◆ Exercise task 1: Please lay out the lines of the rows below as a Markdown table with the columns Number and Line, running from the line with "common name: Sickle-bearing bush-cricket" up to and including the line with "genus: Poecilocapsus" and leaving out blank lines.
::: Document passage :::
1. Heritage / UNESCO constraint changes the reinstatement requirement. Insurers will expect reinstatement “as near as reasonably practicable” but conservation requirements (must keep positions, materials, aesthetics) usually force specialized, slower, more expensive reinstatement. This frequently requires agreement in advance about reinstatement methodology and acceptable specialists.

2. Who insures the façade? Owner or contractor? That should be contractually clarified. If the owner retains responsibility for façade, their property policy might cover it (or you procure an owner’s extension under the contract works). Where the owner requires the contractor to protect the façade, the contractor’s CAR will often be extended to include the existing structure but subject to warranties/conditions and possibly higher premium/sub-limits.

3. Insurer consent / notice obligations matter. Typical CAR wording requires written consent before work that affects existing structures or before payments/admissions of liability. Failure to follow built-in notice/consent procedures is a frequent cause of dispute. Indian CAR wording also emphasises insurer’s rights to control settlement and require written consent.

 

B. Two situations we listed — how they are treated for material damage and time-element (DSU) claims:

Situation 1 — Existing structure is damaged during construction:

If the policy covers the existing structure, damage will be treated as an indemnifiable material damage loss and settled on the policy basis (reinstatement or agreed value), subject to exclusions, deductibles and conditions. Because it’s a heritage façade, reinstatement will likely require specialist conservation, increasing time and cost. If the damage is not covered (no existing property extension), the contractor/owner may have to rely on third-party liability (if negligence) or their own property policy — which produces dispute

 

Key issues to resolve at claim time:

  • Cover trigger: Was the damage caused by an insured peril under the CAR? (e.g., collapse, fire, impact). If yes — cover applies (subject to policy wording).
::: Source records :::
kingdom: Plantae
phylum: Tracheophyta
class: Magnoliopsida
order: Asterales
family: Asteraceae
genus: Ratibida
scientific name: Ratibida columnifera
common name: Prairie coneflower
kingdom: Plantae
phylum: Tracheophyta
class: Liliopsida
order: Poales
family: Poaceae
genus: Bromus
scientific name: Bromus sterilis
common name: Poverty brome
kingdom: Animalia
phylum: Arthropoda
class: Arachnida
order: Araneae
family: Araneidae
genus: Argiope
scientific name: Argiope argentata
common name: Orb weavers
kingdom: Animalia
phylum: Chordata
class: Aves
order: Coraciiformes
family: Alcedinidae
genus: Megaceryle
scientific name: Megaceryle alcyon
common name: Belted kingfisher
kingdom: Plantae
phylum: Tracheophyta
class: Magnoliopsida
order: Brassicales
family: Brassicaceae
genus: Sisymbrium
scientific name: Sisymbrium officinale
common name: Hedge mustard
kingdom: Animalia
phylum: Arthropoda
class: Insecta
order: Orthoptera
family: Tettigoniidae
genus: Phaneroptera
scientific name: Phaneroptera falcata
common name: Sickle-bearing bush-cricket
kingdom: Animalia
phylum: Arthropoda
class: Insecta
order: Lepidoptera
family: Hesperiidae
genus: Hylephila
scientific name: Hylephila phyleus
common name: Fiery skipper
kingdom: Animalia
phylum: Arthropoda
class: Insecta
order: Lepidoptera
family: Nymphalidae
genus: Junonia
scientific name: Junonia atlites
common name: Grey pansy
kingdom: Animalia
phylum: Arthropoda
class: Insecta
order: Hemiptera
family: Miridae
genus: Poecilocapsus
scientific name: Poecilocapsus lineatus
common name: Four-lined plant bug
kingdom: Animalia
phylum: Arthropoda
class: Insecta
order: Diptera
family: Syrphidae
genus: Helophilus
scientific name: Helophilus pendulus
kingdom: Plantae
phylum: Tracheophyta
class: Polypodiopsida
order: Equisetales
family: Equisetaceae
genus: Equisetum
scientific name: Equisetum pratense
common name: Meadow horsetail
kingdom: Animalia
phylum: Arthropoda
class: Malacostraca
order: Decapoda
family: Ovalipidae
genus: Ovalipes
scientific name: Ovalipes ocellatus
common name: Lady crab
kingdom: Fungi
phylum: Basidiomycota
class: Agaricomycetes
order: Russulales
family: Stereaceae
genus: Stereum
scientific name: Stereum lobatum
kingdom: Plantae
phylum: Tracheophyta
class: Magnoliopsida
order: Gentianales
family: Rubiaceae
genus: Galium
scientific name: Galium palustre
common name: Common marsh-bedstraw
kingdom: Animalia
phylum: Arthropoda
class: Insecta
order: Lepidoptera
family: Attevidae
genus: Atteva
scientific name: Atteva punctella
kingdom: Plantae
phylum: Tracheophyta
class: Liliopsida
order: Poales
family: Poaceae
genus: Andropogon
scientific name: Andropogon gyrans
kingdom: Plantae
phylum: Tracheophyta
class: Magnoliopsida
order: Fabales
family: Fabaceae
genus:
:::
◆ Exercise task 2: Reproduce word for word the part of the insurance passage above from "2. Who insures" up to and including "require written consent.".

◆ Task response 1:
| Number | Line |
|---|---|
| 1 | common name: Sickle-bearing bush-cricket |
| 2 | kingdom: Animalia |
| 3 | phylum: Arthropoda |
| 4 | class: Insecta |
| 5 | order: Lepidoptera |
| 6 | family: Hesperiidae |
| 7 | genus: Hylephila |
| 8 | scientific name: Hylephila phyleus |
| 9 | common name: Fiery skipper |
| 10 | kingdom: Animalia |
| 11 | phylum: Arthropoda |
| 12 | class: Insecta |
| 13 | order: Lepidoptera |
| 14 | family: Nymphalidae |
| 15 | genus: Junonia |
| 16 | scientific name: Junonia atlites |
| 17 | common name: Grey pansy |
| 18 | kingdom: Animalia |
| 19 | phylum: Arthropoda |
| 20 | class: Insecta |
| 21 | order: Hemiptera |
| 22 | family: Miridae |
| 23 | genus: Poecilocapsus |

◆ Task response 2:
2. Who insures the façade? Owner or contractor? That should be contractually clarified. If the owner retains responsibility for façade, their property policy might cover it (or you procure an owner’s extension under the contract works). Where the owner requires the contractor to protect the façade, the contractor’s CAR will often be extended to include the existing structure but subject to warranties/conditions and possibly higher premium/sub-limits.

3. Insurer consent / notice obligations matter. Typical CAR wording requires written consent before work that affects existing structures or before payments/admissions of liability. Failure to follow built-in notice/consent procedures is a frequent cause of dispute. Indian CAR wording also emphasises insurer’s rights to control settlement and require written consent.